The CAI also benchmark aerials, and rate them into standards. You could use this information to help choose a new aerial. See the CAI website for details of how this works and information about the aerials that they have tested.

DIY Upgrade

Firstly and most importantly, keep yourself safe. No amount of TV, digital or otherwise, is worth risking a serious injury for. Consider getting a professional in instead.

Still reading? OK - Consider where to position the new aerial. An external roof mounted aerial will give far superiour reception over an aerial mounted in your loft, but is usually more difficult to install. Also consider whether you can reuse the exising coax aerial lead. You may want to replace this with a high quality coax for better signal reception.

Use the DTG web site to find the direction, aerial group and polarisation. Purchase an aerial to match the group. If you are a long way from the transmitter you'll need an aerial with higher gain.
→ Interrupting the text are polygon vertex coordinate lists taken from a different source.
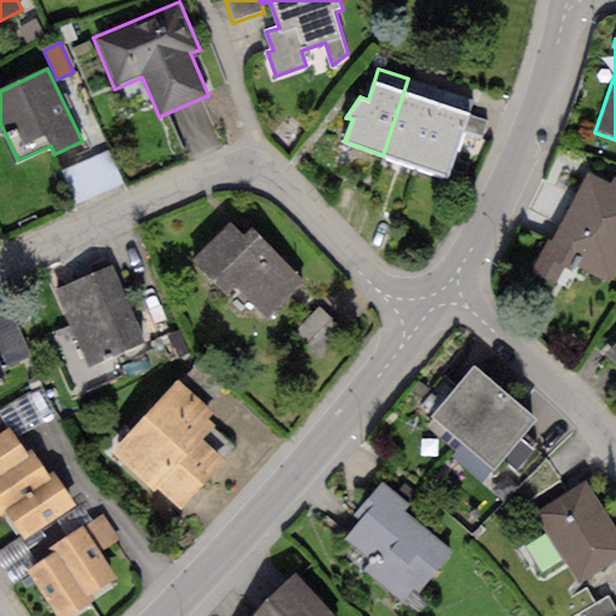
[(442,89),(408,78),(383,155),(416,166),(442,89)]
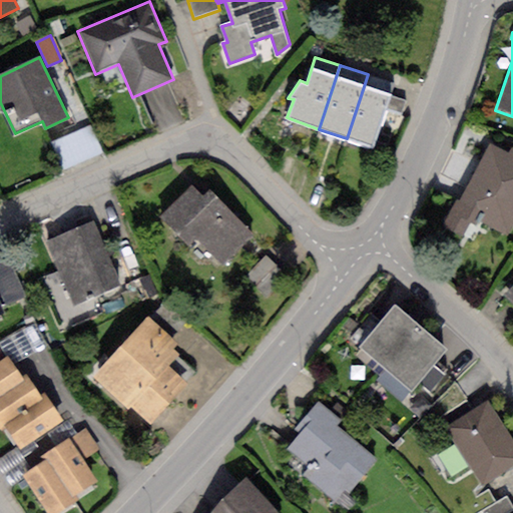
[(395,82),(368,74),(347,138),(374,147),(395,82)]
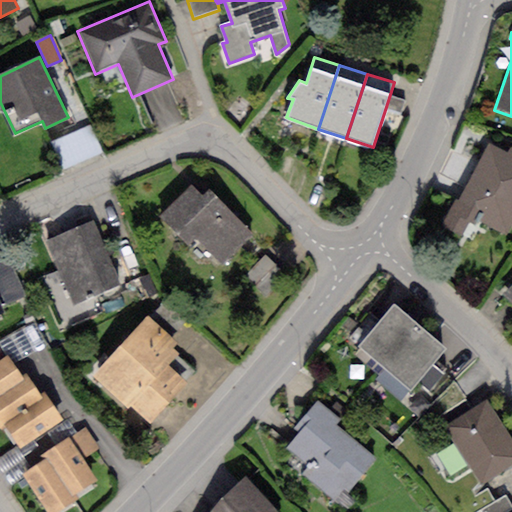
[(91,125),(51,143),(63,172),(104,154),(91,125)]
If you are close to the transmitter then a lower gain aerial will be lighter and easier to install.

Use a compass to get the bearing on the transmitter. It is important to get this accurate, particularly with high gain aerials. Align the spikes on the aerial according to the DTG website (side to side for horizontal polarisation or up and down for vertical polarisation).

Once you've mounted the aerial and cabled it, you can test it out. Most receivers have crude signal meters which can be used to fine tune the position of the aerial - get a friend to help here shouting when the meter goes up or down. Once you are happy, tighten all adjustments on your aerial to ensure that it will not move.